Les "vrais" savent que le premier Terminator est meilleur que le second, dont est extirpée une bonne partie de la noirceur originale. Tout comme
Predator, nul besoin d'explication à rallonge (qui n'intervient qu'au milieu) pour introduire l'univers entourant l'histoire, qui se soutient par lui-même. James Cameron prouvait avec ce film qu'il faisait parti des réalisateurs (comme Ridley Scott) capables de produire un
Level design suffisamment efficace et crédible sans faire intervenir (à part une petite ligne introductive) le contexte, ce que j'appelle du grand art visuel. On en reconnaît déjà la patte à travers l'arsenal de machines futuristes qu'il déploie, et son thème de toujours, mis en scène plus que réellement développé : le combat de la technologie contre la civilisation.
Arnold Schwarzenegger tient ici l'un de ses meilleurs rôles, taillé pour lui. Sa carrure massive, sa figure carrée et son regard monolithique, et même son accent au couteau, sont un atout pour camper cet androïde totalement froid et implacable.

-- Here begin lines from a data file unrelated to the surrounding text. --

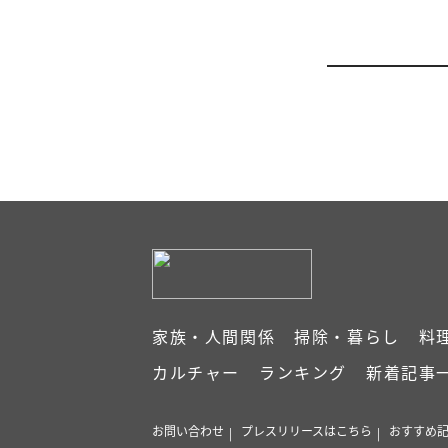
家族・人間関係
掃除・暮らし
料
カルチャー
ランキング
新着記事
お問い合わせ
プレスリリースはこちら
おすすめ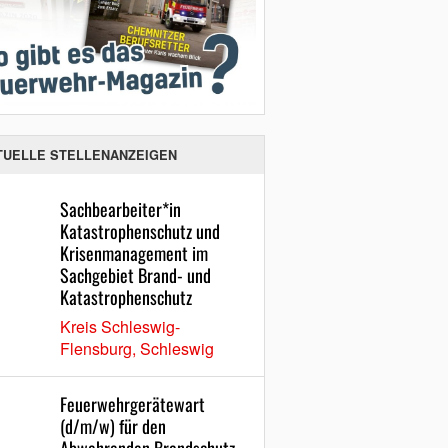
TUELLE STELLENANZEIGEN
Sachbearbeiter*in
Katastrophenschutz und
Krisenmanagement im
Sachgebiet Brand- und
Katastrophenschutz
Kreis Schleswig-
Flensburg, Schleswig
Feuerwehrgerätewart
(d/m/w) für den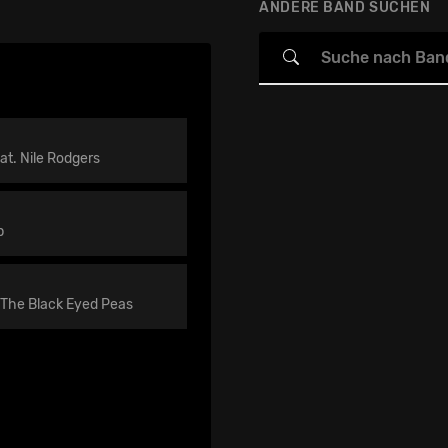
ANDERE BAND SUCHEN
eat. Nile Rodgers
p
• The Black Eyed Peas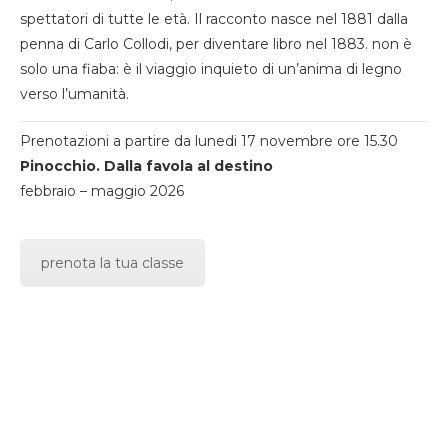
spettatori di tutte le età. Il racconto nasce nel 1881 dalla
penna di Carlo Collodi, per diventare libro nel 1883. non è
solo una fiaba: è il viaggio inquieto di un’anima di legno
verso l’umanità.
Prenotazioni a partire da lunedi 17 novembre ore 15.30
Pinocchio. Dalla favola al destino
febbraio – maggio 2026
prenota la tua classe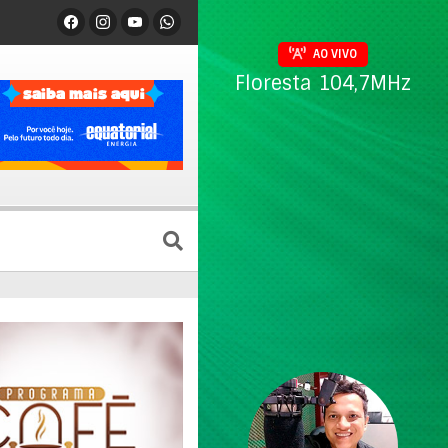
AO VIVO
Floresta 104,7MHz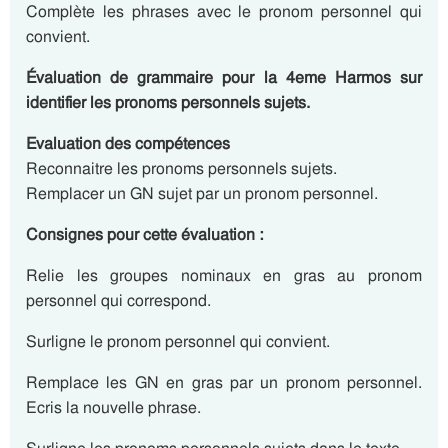
Complète les phrases avec le pronom personnel qui
convient.
Évaluation de grammaire pour la 4eme Harmos sur
identifier les pronoms personnels sujets.
Evaluation des compétences
Reconnaitre les pronoms personnels sujets.
Remplacer un GN sujet par un pronom personnel.
Consignes pour cette évaluation :
Relie les groupes nominaux en gras au pronom
personnel qui correspond.
Surligne le pronom personnel qui convient.
Remplace les GN en gras par un pronom personnel.
Ecris la nouvelle phrase.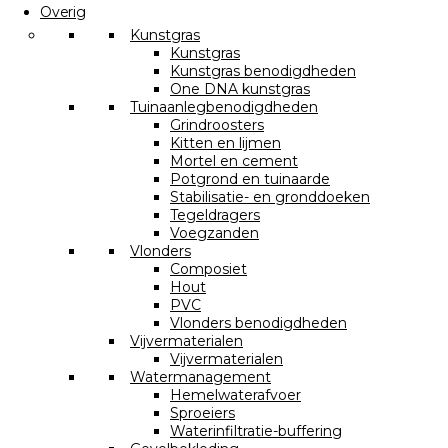
Overig
Kunstgras
Kunstgras
Kunstgras benodigdheden
One DNA kunstgras
Tuinaanlegbenodigdheden
Grindroosters
Kitten en lijmen
Mortel en cement
Potgrond en tuinaarde
Stabilisatie- en gronddoeken
Tegeldragers
Voegzanden
Vlonders
Composiet
Hout
PVC
Vlonders benodigdheden
Vijvermaterialen
Vijvermaterialen
Watermanagement
Hemelwaterafvoer
Sproeiers
Waterinfiltratie-buffering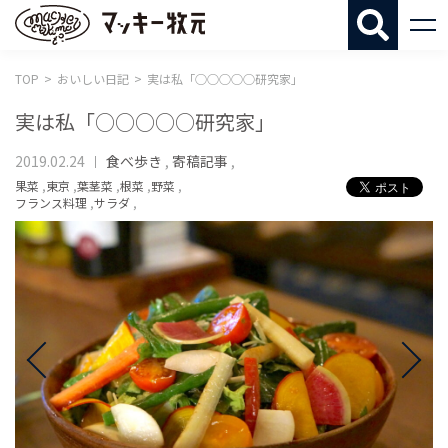
マッキー牧
TOP
おいしい日記
実は私「○○○○○研究家」
実は私「○○○○○研究家」
2019.02.24
食べ歩き
,
寄稿記事
,
果菜
,
東京
,
葉茎菜
,
根菜
,
野菜
,
フランス料理
,
サラダ
,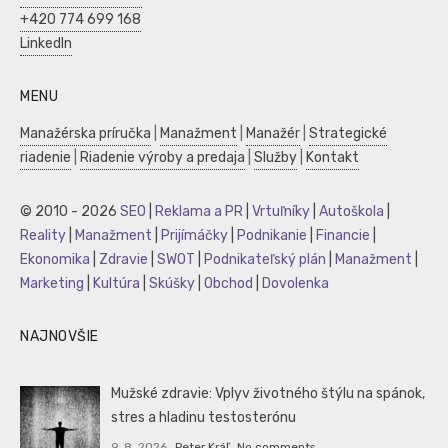
+420 774 699 168
LinkedIn
MENU
Manažérska príručka
|
Manažment
|
Manažér
|
Strategické
riadenie
|
Riadenie výroby a predaja
|
Služby
|
Kontakt
© 2010 - 2026
SEO
|
Reklama a PR
|
Vrtuľníky
|
Autoškola
|
Reality
|
Manažment
|
Prijímáčky
|
Podnikanie
|
Financie
|
Ekonomika
|
Zdravie
|
SWOT
|
Podnikateľský plán
|
Manažment
|
Marketing
|
Kultúra
|
Skúšky
|
Obchod
|
Dovolenka
NAJNOVŠIE
Mužské zdravie: Vplyv životného štýlu na spánok,
stres a hladinu testosterónu
9. 8. 2026
Peter Kráľ
No comments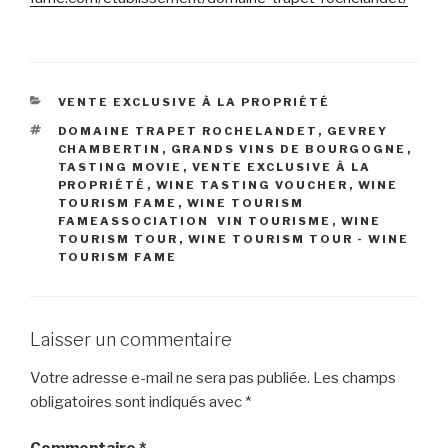
CATÉGORIES
VENTE EXCLUSIVE À LA PROPRIÉTÉ
ÉTIQUETTES
DOMAINE TRAPET ROCHELANDET
,
GEVREY
CHAMBERTIN
,
GRANDS VINS DE BOURGOGNE
,
TASTING MOVIE
,
VENTE EXCLUSIVE À LA
PROPRIÉTÉ
,
WINE TASTING VOUCHER
,
WINE
TOURISM FAME
,
WINE TOURISM
FAMEASSOCIATION VIN TOURISME
,
WINE
TOURISM TOUR
,
WINE TOURISM TOUR - WINE
TOURISM FAME
Laisser un commentaire
Votre adresse e-mail ne sera pas publiée.
Les champs
obligatoires sont indiqués avec
*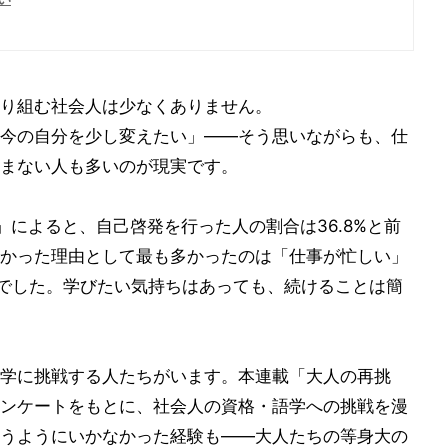
り組む社会人は少なくありません。
今の自分を少し変えたい」――そう思いながらも、仕
まない人も多いのが現実です。
によると、自己啓発を行った人の割合は36.8%と前
かった理由として最も多かったのは「仕事が忙しい」
”でした。学びたい気持ちはあっても、続けることは簡
学に挑戦する人たちがいます。本連載「大人の再挑
ンケートをもとに、社会人の資格・語学への挑戦を漫
うようにいかなかった経験も――大人たちの等身大の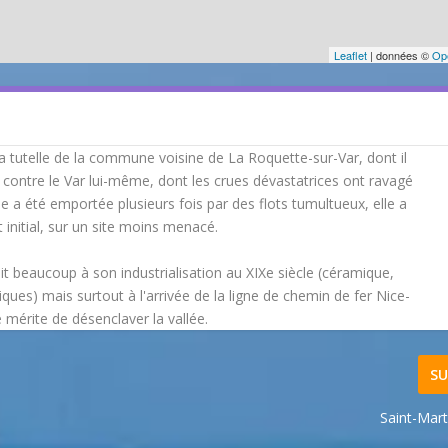
Leaflet
| données ©
Op
la tutelle de la commune voisine de La Roquette-sur-Var, dont il
contre le Var lui-même, dont les crues dévastatrices ont ravagé
ise a été emportée plusieurs fois par des flots tumultueux, elle a
 initial, sur un site moins menacé.
 beaucoup à son industrialisation au XIXe siècle (céramique,
ques) mais surtout à l'arrivée de la ligne de chemin de fer Nice-
e mérite de désenclaver la vallée.
SU
Saint-Mart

Le petit détail qui tue, les habits que les deux résidents du futur volent : une combinaison en cuir de punks pour le T-101 qui lui donne un look d'enfer, et des trucs de clochard pour Kyle qui sont comme une répétition du futur misérable d'où il vient, et induisent immédiatement une personnalité à chacun. La présence et le charisme d'Arnold font beaucoup pour son personnage (l'arsenal de guerre qu'il transporte aussi !), sans quoi les indices de sa technologie futuriste qui l'abritent ne produiraient pas le même effet (dont le fameux ordinateur de données, qui comporte même le choix de répliques !). Michael Biehn, acteur récurent de James Cameron, malheureusement souvent sous-estimé, fait un très bon Kyle, presque aussi froid que celui qu'il combat non par choix mais pour survivre, au regard animé par le désespoir et la paranoïa. Par contre il faut avouer que Linda Hamilton n'a pas encore la classe qu'elle aura dans
Terminator 2, même si c'est bien vu cette incursion dans le quotidien, accentuant l'oppression qui va atteindre ce petit cadre presque douillet, et préparant sa légende.

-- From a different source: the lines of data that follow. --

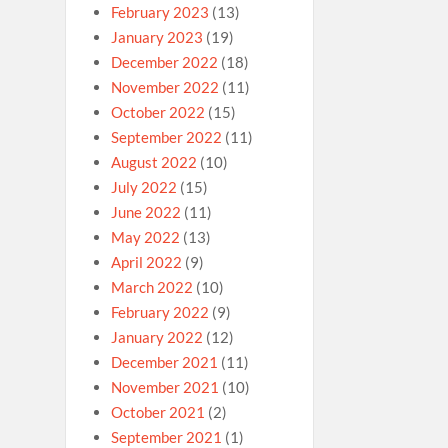
February 2023
(13)
January 2023
(19)
December 2022
(18)
November 2022
(11)
October 2022
(15)
September 2022
(11)
August 2022
(10)
July 2022
(15)
June 2022
(11)
May 2022
(13)
April 2022
(9)
March 2022
(10)
February 2022
(9)
January 2022
(12)
December 2021
(11)
November 2021
(10)
October 2021
(2)
September 2021
(1)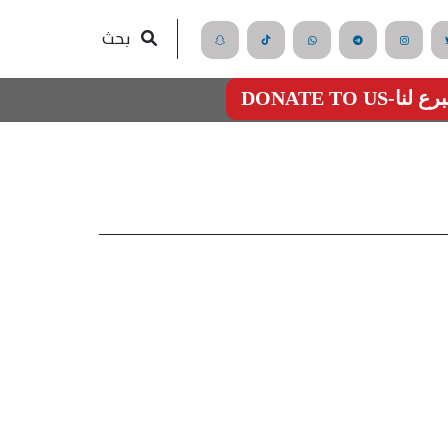
بحث
رع لنا-DONATE TO US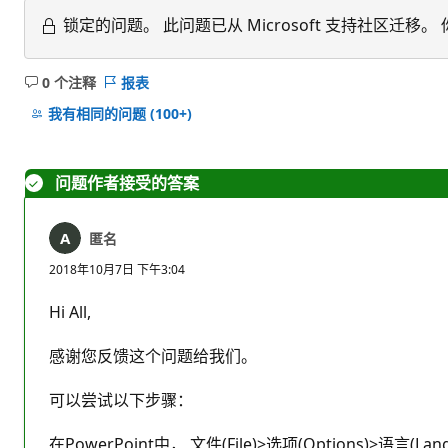
锁定的问题。
此问题已从 Microsoft 支持社区
0 个注释
报表
无
注
我有相同的问题
(100+)
释
问题作者接受的答案
匿名
2018年10月7日 下午3:04
Hi All,
感谢您反馈这个问题给我们。
可以尝试以下步骤：
在PowerPoint中， 文件(File)>选项(Options)>语言(La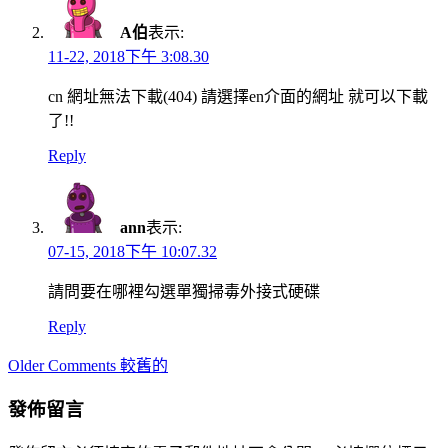
A伯
表示:
11-22, 2018下午 3:08.30
cn 網址無法下載(404) 請選擇en介面的網址 就可以下載
了!!
Reply
ann
表示:
07-15, 2018下午 10:07.32
請問要在哪裡勾選單獨掃毒外接式硬碟
Reply
Comment
Older Comments 較舊的
navigation
發佈留言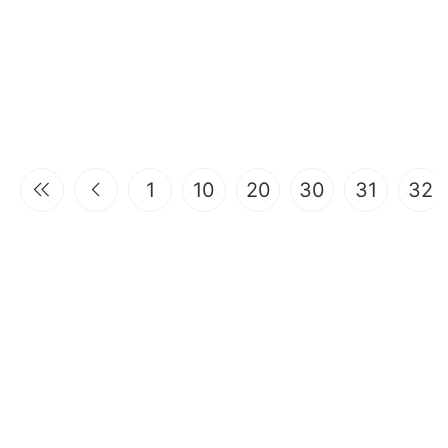
1
10
20
30
31
32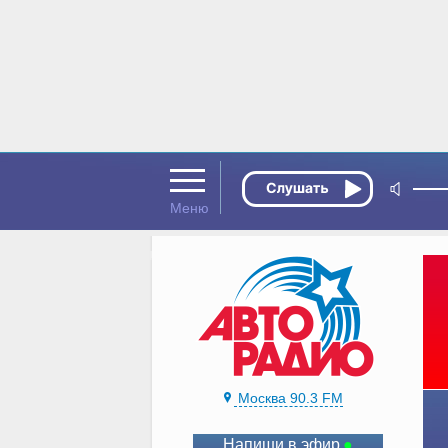
Москва 90.3 FM
Напиши в эфир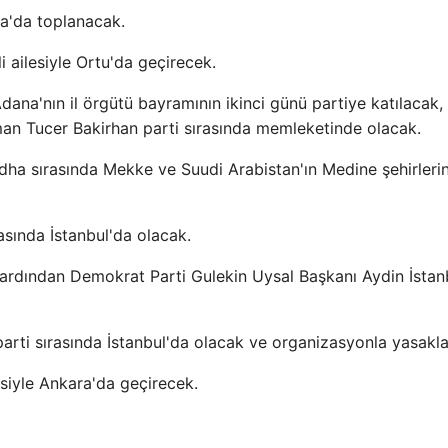
a'da toplanacak.
i ailesiyle Ortu'da geçirecek.
na'nın il örgütü bayramının ikinci günü partiye katılacak,
an Tucer Bakirhan parti sırasında memleketinde olacak.
-dha sırasında Mekke ve Suudi Arabistan'ın Medine şehirleri
asında İstanbul'da olacak.
ardından Demokrat Parti Gulekin Uysal Başkanı Aydin İstan
arti sırasında İstanbul'da olacak ve organizasyonla yasakl
esiyle Ankara'da geçirecek.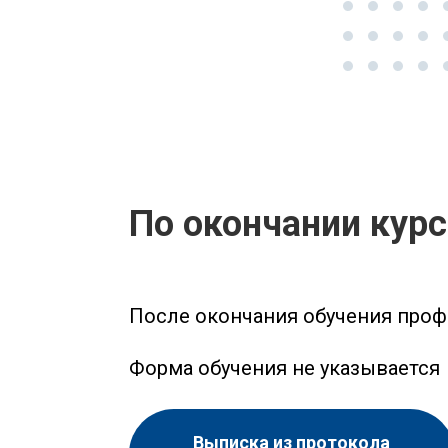
По окончании кур
После окончания обучения проф
Форма обучения не указывается
Выписка из протокола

Le script, tout le monde le connaît, axé essentiellement sur les approches du terminator, et de Kyle qui le pourchasse pour protéger Sarah. Le premier est une brute utilisant parfois une stratégie plus fine pour attrapper sa proie, et l'autre n'est qu'un humain, mais enseigné par la survie, se démerde comme un chef pour trouver ce dont il a besoin pour s'équiper. Beaucoup plus que sa suite, la grande force de
Terminator est son traitement cash et sans concession proche d'un Verhoeven (accompagné d'une bonne dose d'humour à froid), essentiel pour sur-ligner l'absence de sentiments du T-101 et le destin qui est tout proche de s'accomplir (beaucoup de balles perdues, et un Terminator qui prend son temps, pour notre grand plaisir, avant de se montrer plus intelligent dans sa chasse à l'homme). A ce titre, les scènes d'action rivalisent d'efficacité, et je pense surtout à celle du commissariat, carrément culte (qui a presque un côté John Woo par sa crudité, son découpage, la manière dont la caméra suit les mouvement du Terminator au plus près), sans oublier celle dans l'usine de robots, oppressante comme il faut, et les flash-backs du futur (rah ces crânes humains écrasés par le robot-tueur !). Il y a bien quelques détails qui ont un peu vieilli comme le look de Sarah Connor (sa tignasse n'a plus rien de sexy), l'ambiance musicale très 80's, et quelques FX visibles (le visage tuméfié du Terminator, et l'animation du terminator), mais le côté "nature" de cette série B a du charme à revendre. Enfin, la musique électronique reproduisant le rythme d'un battement de coeur, accompagnant chaque apparition de Arnold, fait toujours son petit effet.
Bref,
Terminator, le film qui met d'accord toutes les personnes de bon goût, et surtout ceux qui savent apprécier un bon divertissement couillu et qui tâche.